Um lápis não mata; o corpo nu não agride; a palavra não
destrói. São apenas propostas. As crenças, essas, são mais perigosas porque
impõem tradições e, por mais anacrónicas que sejam, têm legiões de funcionários
a viver à sua custa.
O crente raramente se interroga se a sua crença ofende a alheia.
E se ofender? Há quem se ofenda com a música, a igualdade entre homens e
mulheres, o vestuário que estilistas criam, novas correntes de pensamento ou
revisões críticas da História e dos costumes.
É lícito, cedência após cedência, prescindir das
democracias, onde o respeitinho deixou de ser obrigatoriamente bonito, o
adultério de ser criminalizado, o aborto de ser punido, e o divórcio, a
autodeterminação sexual da mulher e o pluralismo ideológico passaram a direitos
inalienáveis, ainda que o clero e outros trogloditas gostassem de os suprimir?

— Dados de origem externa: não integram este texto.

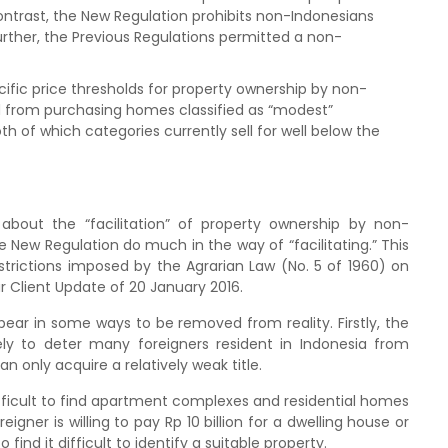
ontrast, the New Regulation prohibits non-Indonesians
ther, the Previous Regulations permitted a non-
cific price thresholds for property ownership by non-
ed from purchasing homes classified as “modest”
 of which categories currently sell for well below the
about the “facilitation” of property ownership by non-
he New Regulation do much in the way of “facilitating.” This
strictions imposed by the Agrarian Law (No. 5 of 1960) on
r Client Update of 20 January 2016.
pear in some ways to be removed from reality. Firstly, the
ly to deter many foreigners resident in Indonesia from
n only acquire a relatively weak title.
difficult to find apartment complexes and residential homes
igner is willing to pay Rp 10 billion for a dwelling house or
 find it difficult to identify a suitable property.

Há frases que obrigam a refletir, “todos somos estrangeiros
em qualquer lugar” e “todos somos ateus, em relação à religião dos outros”. Estes
truísmos, que exigem a repetição tautológica, são heresias para as quais não
bastam penas de um Inferno imaginário. Há quem as queira punir por
atropelamento, à facada, à bomba, e à pedrada.
Vamos paulatinamente regressando à Idade Média com o
proselitismo dos extremistas e a bênção de idiotas úteis. As crenças levam-lhes
certezas e o livre-pensamento dúvidas.
A intolerância só é legítima para com ela.